Can't speak to the default firmware, but I can absolutely confirm the IT firmware works out of the box with openindiana 148.
 
gotcha, and whats the advantage of IT firmware (9211 right?) versus the 9240 that some people are flashing? Seems like the steps to getting 9240 on there are easier, but would this cut it for ESXi setups?
 
If the disks as presented as JBOD, it probably doesn't matter. There is a school of thought that the raid overhead in the IR code might slow things down, but that's unlikely to matter. I guess I just prefer to have individual drives be individual...
 
The only real advantage to flashing this card to a 9211 is when you are using it with an OS that does not have drivers for the 9240 (i.e., freeBSD).
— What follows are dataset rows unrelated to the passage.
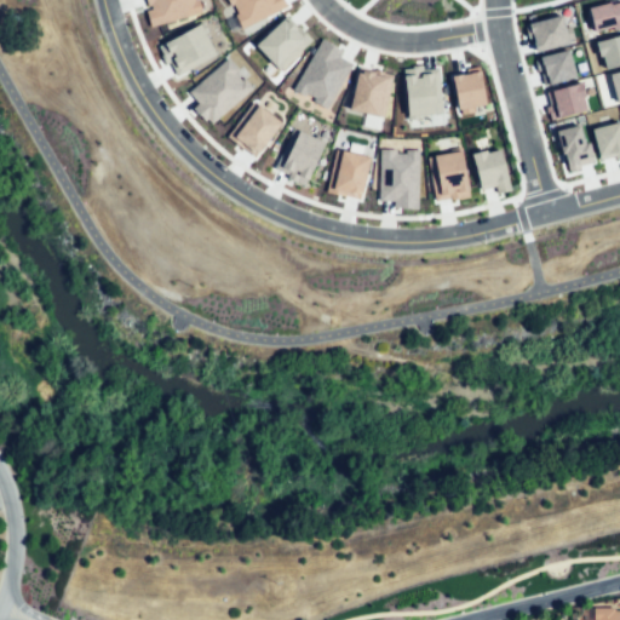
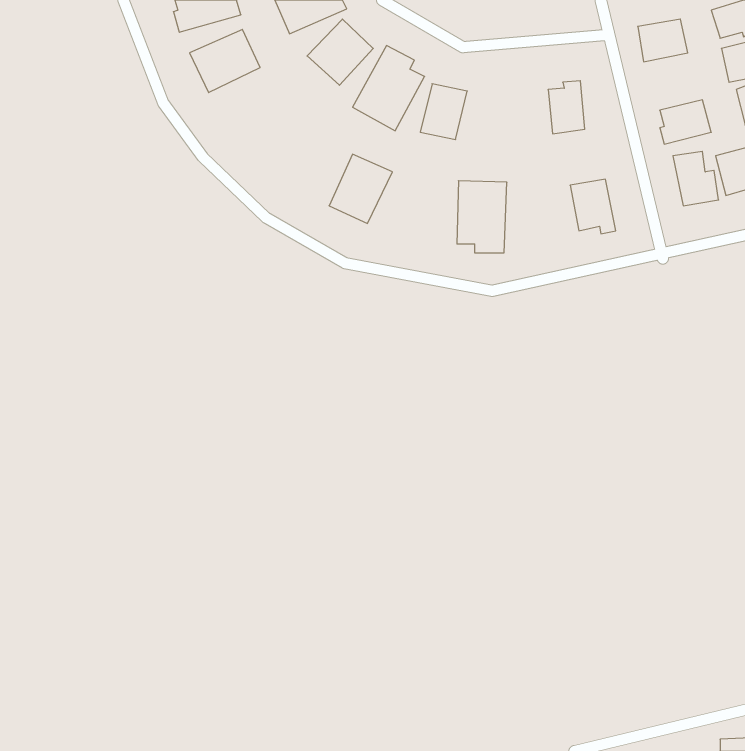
building: [540,50,578,85] -> none
building: [190,58,256,125] -> none
building: [406,65,443,117] -> none
building: [230,102,285,156] -> none
building: [329,149,372,197] -> none
building: [431,150,471,201] -> none

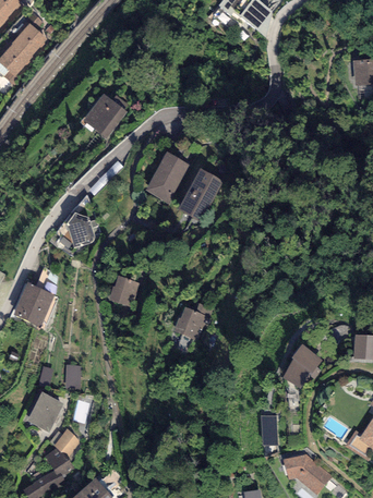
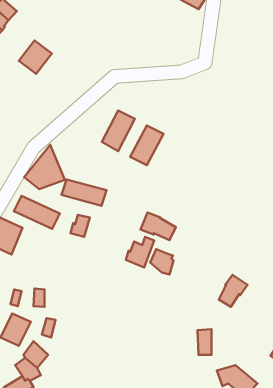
building: [85,97,124,136] -> [19,41,52,74]
building: none -> [62,179,106,206]
building: none -> [14,196,60,229]
building: none -> [140,212,176,240]
building: none -> [150,249,173,274]

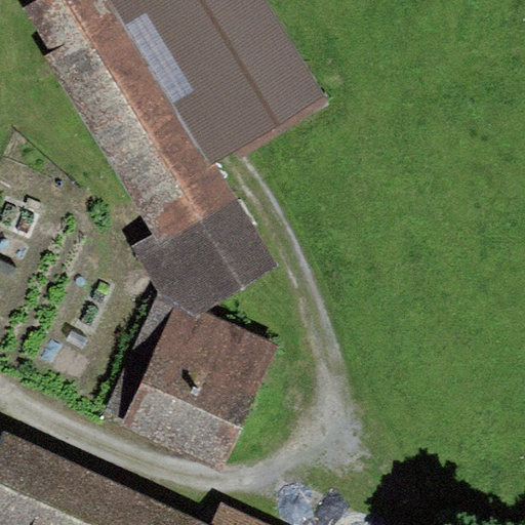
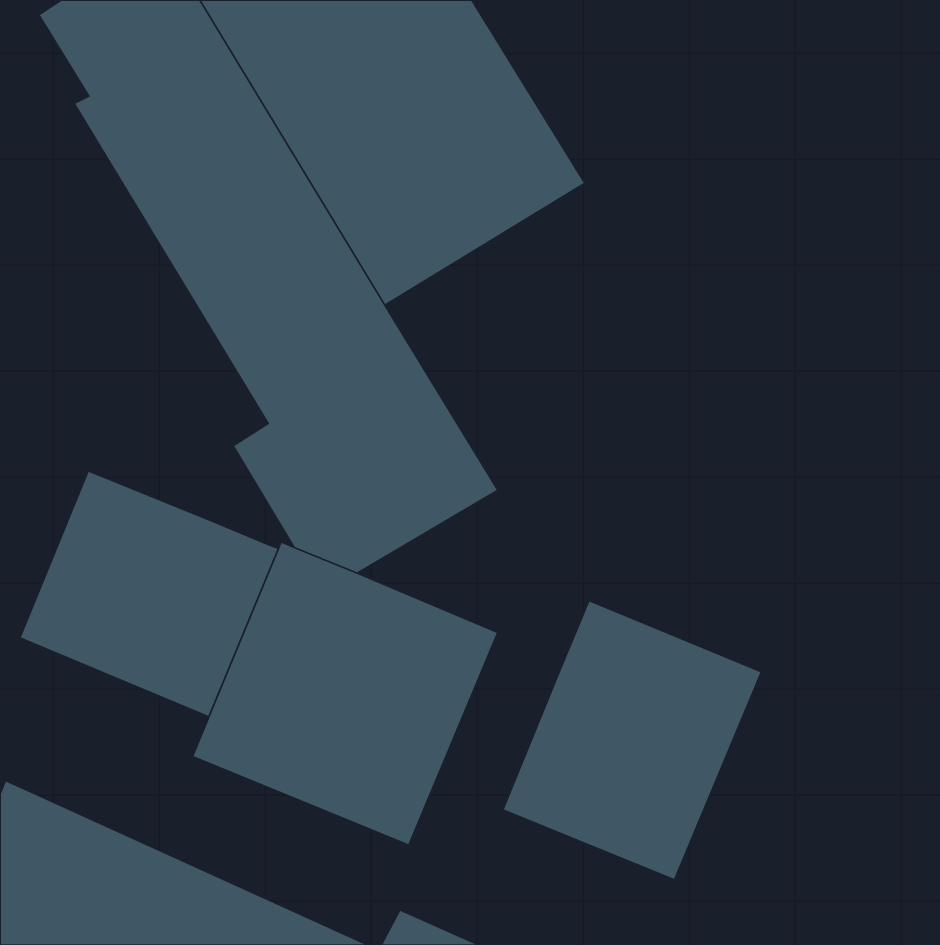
building: none -> [20,471,278,717]
building: none -> [503,600,761,880]

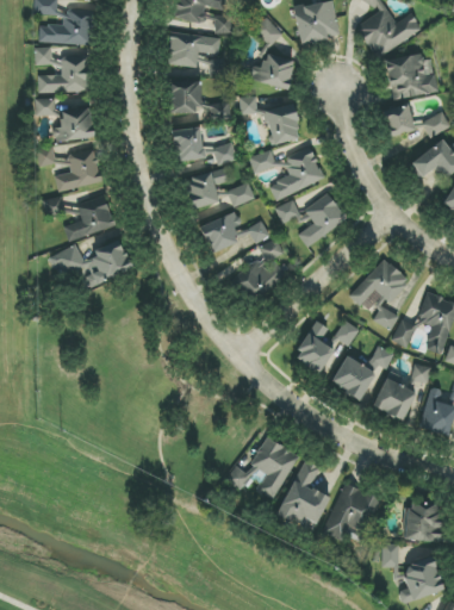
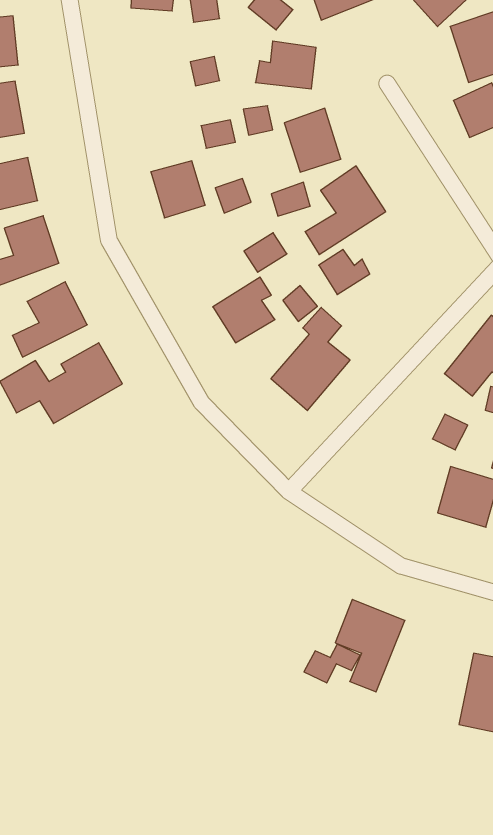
building: [168,32,220,68] -> none
building: [170,81,201,112] -> none
building: [184,168,228,210] -> none
building: [298,192,348,248] -> none
building: [293,320,336,374] -> none
building: [276,460,331,530] -> none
Otherwise running it as a 9240 is fine.
 
The only real advantage to flashing this card to a 9211 is when you are using it with an OS that does not have drivers for the 9240 (i.e., freeBSD). Otherwise running it as a 9240 is fine.

Ok, I'm probably gonna stick to Solaris/OpenIndiana and the most I would go to is ESXi 5.0...
 
Ok, I'm probably gonna stick to Solaris/OpenIndiana and the most I would go to is ESXi 5.0...

Then I'd run it as a 9240. Both ESXi and OI are quite happy with that. SE11 is too but you need to load the drivers from LSIs site.
 
Oh, I thought it is not possible to flash the IBM m1015 with the 9211 IT firmware?
Anyone a guide about what to consider flashing to IT mode?
 
So... what is the consensus now about the IBM Serveraid m1015, it works fine with Solaris 11 Express if you flash it to JBOD mode? Or, there is no need to flash? Or...?
 
So... what is the consensus now about the IBM Serveraid m1015, it works fine with Solaris 11 Express if you flash it to JBOD mode? Or, there is no need to flash? Or...?

No need to flash, but you do need to load the 9240 Solaris drivers from LSIs web site.